« L’exploration en France d’hydrogène naturel doit être accélérée »
Publié le 07.05.2025
Lors de vos différentes interventions sur le sujet, vous soulignez que certains pays sont plus à l’aise avec leurs ressources énergétiques. Ce n’est pas le cas de la France ?
Nous avons trop une culture de la chemise blanche, avec des industries lourdes que nous avons laissées partir depuis cinquante ans dans d’autres pays. C’est encore plus vrai pour notre sous-sol, avec des mines qui sont fermées depuis longtemps. Mais la crise sanitaire en 2020, la guerre en Ukraine, nous rappellent l’importance de l’autonomie énergétique. Surtout, nous avons sur le territoire hexagonal des terres rares, du lithium dont la première exploitation va peut-être bientôt démarrer. Et bien sûr ces potentiels gisements d’hydrogène natif qui ont été mis à jour et dont nous devons accélérer l’exploration si nous voulons une production future.
La France a-elle toujours les compétences techniques pour exploiter ces ressources ?
Nous avons perdu une partie des connaissances que nous avions dans ce domaine, notamment en ce qui concerne les forages. En revanche, nous comptons de grosses entreprises, comme Orano, Total Energies, SLB, qui, elles, travaillent à l’international et possèdent toujours ces compétences techniques. Autre frein, les métiers de mineur, de foreur sont mal considérés, jugés pénibles physiquement, dangereux, impactant la santé. Mais les conditions ont changé, les environnements de travail sont plus sûrs. Surtout il faut revaloriser les salaires dans ce secteur pour attirer de futurs employés.
Le droit minier, très complexe, est-il un frein à l’exploitation de l’hydrogène blanc ?
En France, le sous-sol a été nationalisé depuis une modification du code minier en 1810. Seul l’Etat peut octroyer un permis d’explorer, puis une concession pour l’exploitation. Il faut en moyenne 18 mois pour le premier, trois ans pour la seconde. Contre quelques mois au total pour l’Allemagne par exemple.
Les Pyrénées possèdent plusieurs permis d’exploration d’hydrogène natif. Pourquoi cette richesse ?

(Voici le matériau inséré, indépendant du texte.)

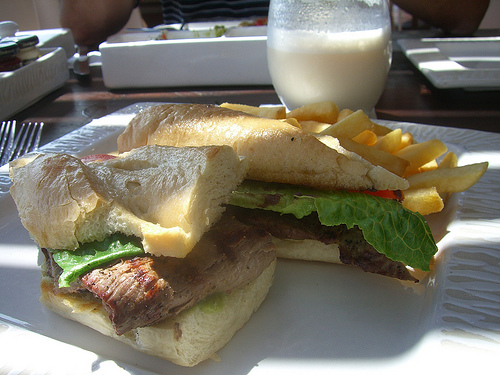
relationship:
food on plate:
[7, 101, 489, 367] [25, 77, 442, 334]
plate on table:
[25, 77, 442, 334] [31, 18, 428, 322]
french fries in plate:
[221, 101, 488, 214] [0, 102, 500, 375]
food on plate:
[7, 101, 489, 367] [0, 102, 500, 375]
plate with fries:
[0, 102, 500, 375] [217, 102, 488, 217]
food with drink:
[7, 101, 489, 367] [262, 3, 389, 115]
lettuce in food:
[45, 220, 150, 287] [7, 101, 489, 367]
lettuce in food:
[225, 156, 438, 274] [7, 101, 489, 367]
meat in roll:
[39, 215, 277, 337] [10, 147, 254, 202]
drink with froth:
[269, 28, 394, 119] [261, 26, 391, 50]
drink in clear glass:
[269, 28, 394, 119] [265, 0, 389, 121]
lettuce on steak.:
[45, 233, 149, 285] [51, 227, 270, 332]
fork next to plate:
[0, 120, 42, 165] [283, 284, 422, 371]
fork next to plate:
[2, 119, 17, 154] [283, 284, 422, 371]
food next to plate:
[25, 145, 281, 372] [283, 284, 422, 371]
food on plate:
[7, 101, 489, 367] [303, 249, 483, 348]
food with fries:
[7, 101, 489, 367] [217, 102, 488, 217]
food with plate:
[7, 101, 489, 367] [288, 273, 482, 358]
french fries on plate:
[221, 101, 488, 214] [0, 102, 500, 375]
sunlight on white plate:
[312, 334, 469, 374] [2, 190, 383, 373]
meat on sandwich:
[81, 215, 440, 313] [17, 67, 496, 334]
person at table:
[57, 1, 488, 51] [0, 29, 497, 159]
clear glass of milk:
[260, 1, 399, 101] [272, 23, 386, 104]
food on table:
[7, 101, 489, 367] [4, 33, 461, 373]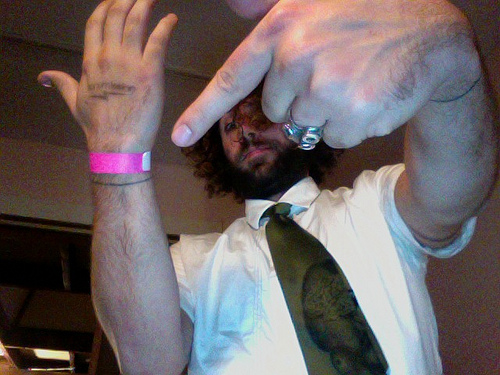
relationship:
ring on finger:
[279, 112, 326, 150] [282, 93, 333, 146]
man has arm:
[36, 1, 498, 373] [30, 0, 197, 375]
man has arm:
[36, 1, 498, 373] [384, 0, 489, 253]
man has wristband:
[36, 1, 498, 373] [85, 144, 154, 179]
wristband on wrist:
[85, 144, 154, 179] [90, 151, 158, 200]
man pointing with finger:
[36, 1, 498, 373] [167, 29, 269, 154]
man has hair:
[36, 1, 498, 373] [173, 92, 350, 195]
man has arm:
[36, 1, 498, 373] [89, 174, 194, 374]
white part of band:
[141, 150, 153, 172] [87, 147, 151, 172]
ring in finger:
[282, 107, 328, 151] [280, 85, 336, 166]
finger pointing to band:
[168, 22, 273, 151] [84, 152, 152, 174]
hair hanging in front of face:
[224, 118, 244, 151] [179, 72, 348, 192]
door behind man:
[2, 211, 179, 367] [36, 1, 498, 373]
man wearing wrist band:
[36, 0, 499, 373] [89, 145, 154, 179]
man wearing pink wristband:
[36, 1, 498, 373] [87, 150, 152, 175]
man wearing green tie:
[36, 1, 498, 373] [261, 202, 394, 374]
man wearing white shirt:
[36, 1, 498, 373] [168, 161, 474, 366]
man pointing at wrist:
[36, 1, 498, 373] [58, 116, 171, 199]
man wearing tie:
[36, 0, 499, 373] [272, 210, 387, 374]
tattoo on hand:
[79, 73, 149, 110] [28, 2, 184, 171]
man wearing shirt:
[36, 1, 498, 373] [171, 160, 474, 372]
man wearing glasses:
[36, 0, 499, 373] [218, 108, 271, 140]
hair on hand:
[413, 13, 486, 123] [172, 0, 499, 233]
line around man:
[89, 172, 151, 194] [36, 1, 498, 373]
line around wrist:
[89, 172, 151, 194] [85, 132, 151, 190]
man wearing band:
[36, 1, 498, 373] [87, 145, 152, 177]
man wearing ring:
[36, 0, 499, 373] [282, 122, 322, 152]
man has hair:
[36, 1, 498, 373] [194, 124, 332, 200]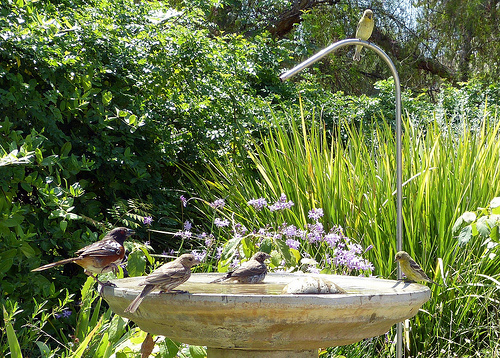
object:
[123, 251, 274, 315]
birds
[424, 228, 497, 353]
plant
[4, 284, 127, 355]
plant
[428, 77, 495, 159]
plant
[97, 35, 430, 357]
bath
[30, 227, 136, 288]
bird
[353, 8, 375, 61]
bird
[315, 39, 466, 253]
pipe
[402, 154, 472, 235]
ground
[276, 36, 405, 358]
faucet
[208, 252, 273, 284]
bird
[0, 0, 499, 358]
garden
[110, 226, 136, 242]
head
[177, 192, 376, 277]
flower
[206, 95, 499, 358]
bushes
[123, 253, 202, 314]
bird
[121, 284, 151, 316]
tail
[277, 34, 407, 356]
pipe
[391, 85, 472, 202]
leaves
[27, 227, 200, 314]
birds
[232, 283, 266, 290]
water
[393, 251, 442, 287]
bird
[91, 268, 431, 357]
pool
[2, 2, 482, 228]
trees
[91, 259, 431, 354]
bird bath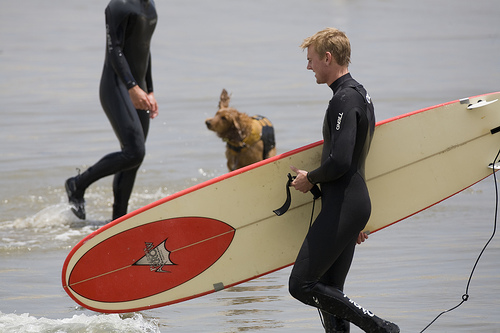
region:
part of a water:
[209, 18, 240, 55]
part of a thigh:
[296, 233, 316, 279]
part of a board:
[142, 217, 179, 267]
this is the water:
[202, 13, 284, 82]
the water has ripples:
[388, 260, 434, 297]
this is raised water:
[11, 310, 155, 332]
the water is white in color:
[19, 310, 118, 330]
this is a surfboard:
[25, 181, 312, 309]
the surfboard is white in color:
[232, 187, 257, 213]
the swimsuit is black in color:
[329, 161, 361, 231]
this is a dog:
[206, 93, 280, 163]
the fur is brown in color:
[236, 145, 250, 157]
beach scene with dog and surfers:
[2, 3, 491, 332]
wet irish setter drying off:
[198, 101, 269, 173]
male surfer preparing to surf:
[285, 26, 374, 331]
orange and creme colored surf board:
[59, 90, 497, 331]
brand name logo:
[132, 233, 175, 283]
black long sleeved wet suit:
[290, 76, 402, 330]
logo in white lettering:
[332, 106, 344, 138]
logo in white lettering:
[338, 295, 378, 321]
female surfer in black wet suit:
[57, 0, 164, 217]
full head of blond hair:
[300, 26, 353, 71]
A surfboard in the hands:
[59, 97, 492, 309]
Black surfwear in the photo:
[291, 87, 371, 313]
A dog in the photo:
[195, 94, 282, 167]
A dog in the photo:
[319, 308, 396, 330]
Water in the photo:
[212, 17, 281, 74]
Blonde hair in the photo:
[308, 16, 360, 66]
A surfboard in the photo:
[60, 195, 284, 320]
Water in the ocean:
[388, 48, 458, 77]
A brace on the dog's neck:
[219, 139, 266, 157]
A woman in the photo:
[61, 7, 173, 223]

L’hydrogène se forme par oxydation, le plus souvent de roches riches en fer. Dans l’avant-pays pyrénéen, en raison de la formation de la chaine de montagne qui a fait remonter des couches géologiques, des ressources d’H2 ont été détectées. Cinq demandes de permis d’explorer ont été déposées, par des petites compagnies, dont un partenariat avec Engie.
La mise en place d’un marché international de l’hydrogène naturel est-elle envisageable ?
Je ne pense pas car ce gaz voyage mal. Alors que le méthane se liquéfie assez facilement, est transporté à bord de gros méthaniers qui utilisent d’ailleurs une petite partie leur cargaison comme carburant, ce n’est pas le cas de l’hydrogène. Il faut beaucoup d’énergie pour qu’il soit amené à l’état liquide, ce qui est une aberration économique. D’où l’intérêt de le valoriser à proximité des sites d’exploitation. Dans des usines d’engrais par exemple, ce qui intéresse l’agriculture.
Que faut-il faire au niveau national pour développer et soutenir cette filière ?
Il faut l’aider à croître rapidement en utilisant les acteurs et les guichets en place, tout en leur octroyant des fonds. Pour la recherche, le PEPR (Programmes et Équipements Prioritaires de Recherche) « sous-sol bien commun » peut être le bon outil si une partie de son budget est orientée vers ce sujet. Quelques millions d’euros suffiraient pour faire une évaluation à grande échelle des zones prospectives. Enfin, il faudrait aider les entreprises qui ont commencé l’exploration. Le coût des puits à forer est relativement bas, en comparaison de forages profonds en mer.